Source extract
********

In this case, both Heather and Sir Paul argued that regard should be had to conduct, both during the marriage and post-separation. The Courts are, however, very reluctant to take conduct into account and again in the case of Miller, Baroness Hale of Richmond said: "it is simply not possible for an outsider to pick over the events of a marriage and decide who was the more to blame for what went wrong, save in the most obvious and gross cases. "The Courts are extremely reluctant to become involved in matters of who was to blame, and in this case Mr Justice Bennett decided that the issue of conduct was not going to assist him in arriving at a fair Judgment for an award of financial provision. As already stated, his view was that the compelling factor was one of need.
Fairness / needs
In this case, the Judge found that he was dealing with a situation where:
• The vast bulk of the Sir Paul's fortune was made not only before marriage but also long before the two met
• There had been very little, in terms of the resources, marital acquest, i.e. the resources had increased, proportionately, by very little during the marriage (he found an active increase of £21.4million)
• The issue of compensation did not arise
• The marriage was short
• The standard of living lasted only so long as the marriage
• Beatrice was provided for
And so, in his view, fairness required that Heather's needs should be the dominant factor. Mr Justice Bennett was of the view that "any other radically different way of looking at this case would, in my judgment, be manifestly unfair". Thus, in addition to retaining her own assets (which primarily consisted of properties he felt she should retain), she should be able to purchase a property in London "a flat costing £2.5 million inclusive of stamp duty and legal fees and furnishings seems to me to be reasonable" and that her own income needs, which he had found to be £600,000 per year, should be capitalised at £14 million (taking into account her earning capacity which he found would be £75,000 in 2 years time) in order to achieve a clean break which the Courts are directed to achieve where possible.
It is clear from this case, and other recent authorities, that where a marriage is short and resources have not been acquired jointly, an award should be based upon the needs of the Applicant. These needs will be interpreted generously where the standard of living has been high and there are significant assets.
Warning
Mr Justice Bennett did give a word of warning in his Judgment that any Applicant in financial proceedings must make a rational and logical case for the award that is sought. He continued: "if an Applicant puts forward an excessive, indeed exorbitant, claim which then she (or he) attempts to moderate by way of open offers, but which offers still fail to be supported by a rational and logical basis, the Applicant has only herself (or himself) to blame if the Court awards much less that what the Applicant expects."
Heather, while recommending that more people should act as litigants, has claimed that the Courts do not want people to conduct their own litigation.
However, it must be noted that she had had two sets of lawyers and was (until November last year) represented by experienced solicitors, a Queen's Counsel and Junior Counsel. Additionally, in presenting her case, she had the assistance of three McKenzie friends to include a UK Solicitor Advocate and an American Attorney. Thus, she had the distinctive benefit of experienced legal brains and was also afforded every opportunity by the Court of properly presenting her case.

********

Excerpted data

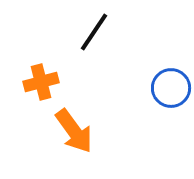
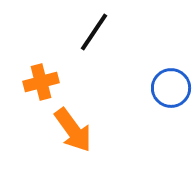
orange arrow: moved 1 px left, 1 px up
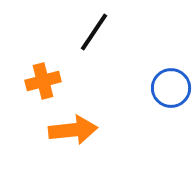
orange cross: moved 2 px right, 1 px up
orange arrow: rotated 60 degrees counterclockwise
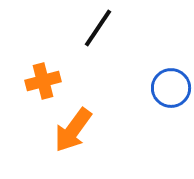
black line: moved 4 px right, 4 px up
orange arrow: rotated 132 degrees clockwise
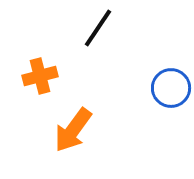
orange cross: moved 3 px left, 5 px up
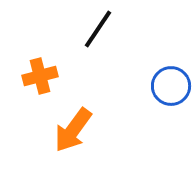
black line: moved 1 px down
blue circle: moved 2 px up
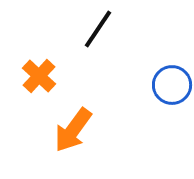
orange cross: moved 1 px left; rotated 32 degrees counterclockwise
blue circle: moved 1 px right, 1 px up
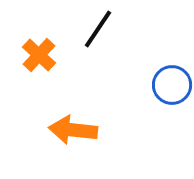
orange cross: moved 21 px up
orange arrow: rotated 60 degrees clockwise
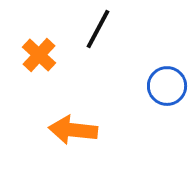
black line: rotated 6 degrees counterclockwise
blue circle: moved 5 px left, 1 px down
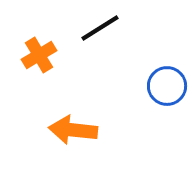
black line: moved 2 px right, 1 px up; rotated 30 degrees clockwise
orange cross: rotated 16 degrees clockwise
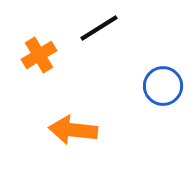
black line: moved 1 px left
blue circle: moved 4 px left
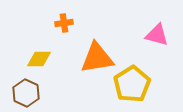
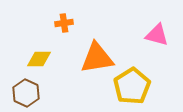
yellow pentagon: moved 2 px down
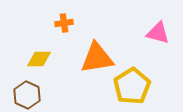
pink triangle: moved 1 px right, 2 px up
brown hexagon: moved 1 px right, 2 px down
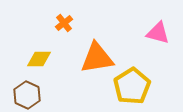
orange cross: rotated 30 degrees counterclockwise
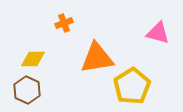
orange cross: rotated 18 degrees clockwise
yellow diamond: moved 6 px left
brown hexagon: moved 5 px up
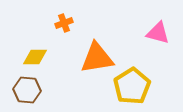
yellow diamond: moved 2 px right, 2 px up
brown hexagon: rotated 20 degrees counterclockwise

********

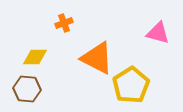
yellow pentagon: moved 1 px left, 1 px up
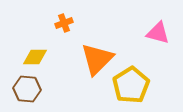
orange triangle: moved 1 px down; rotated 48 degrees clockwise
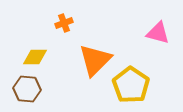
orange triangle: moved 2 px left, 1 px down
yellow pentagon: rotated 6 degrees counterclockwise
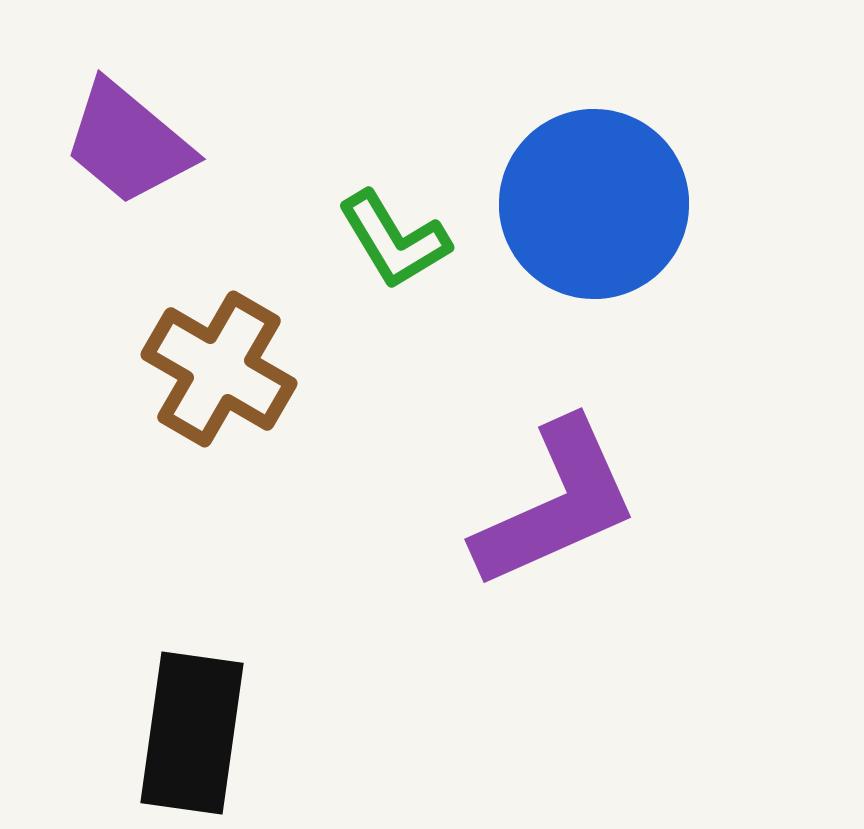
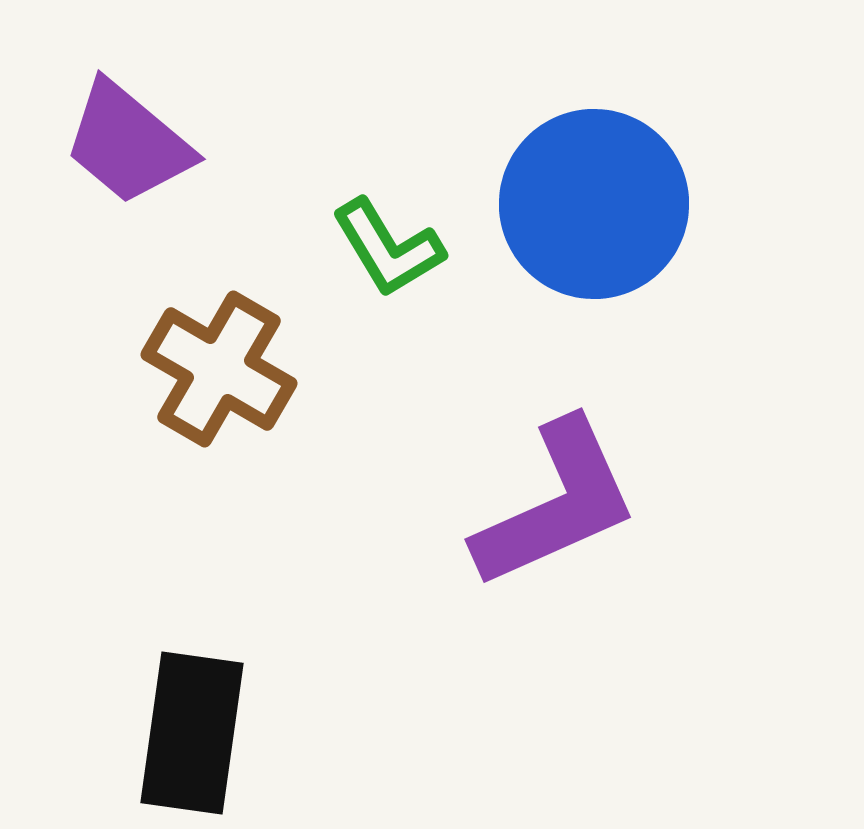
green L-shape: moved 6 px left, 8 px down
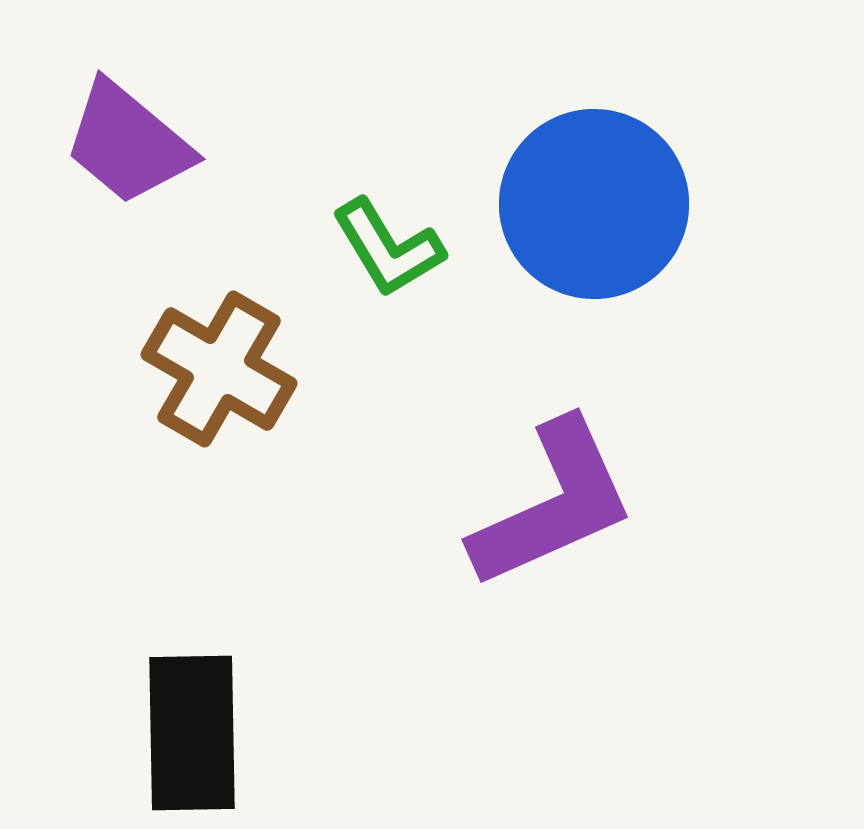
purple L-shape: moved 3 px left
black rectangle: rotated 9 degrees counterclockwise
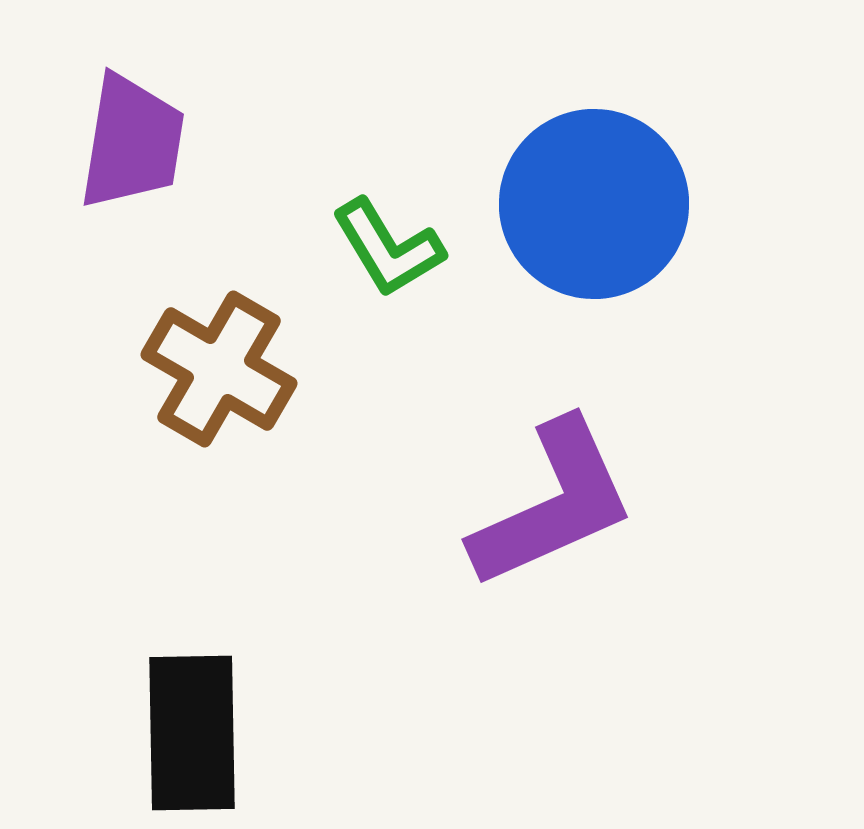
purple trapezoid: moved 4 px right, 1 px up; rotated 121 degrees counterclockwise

********

Transcribe the passage of the divorce judgment commentary, everything from "Heather, while recommending" down to "presenting her case.".

Heather, while recommending that more people should act as litigants, has claimed that the Courts do not want people to conduct their own litigation.
However, it must be noted that she had had two sets of lawyers and was (until November last year) represented by experienced solicitors, a Queen's Counsel and Junior Counsel. Additionally, in presenting her case, she had the assistance of three McKenzie friends to include a UK Solicitor Advocate and an American Attorney. Thus, she had the distinctive benefit of experienced legal brains and was also afforded every opportunity by the Court of properly presenting her case.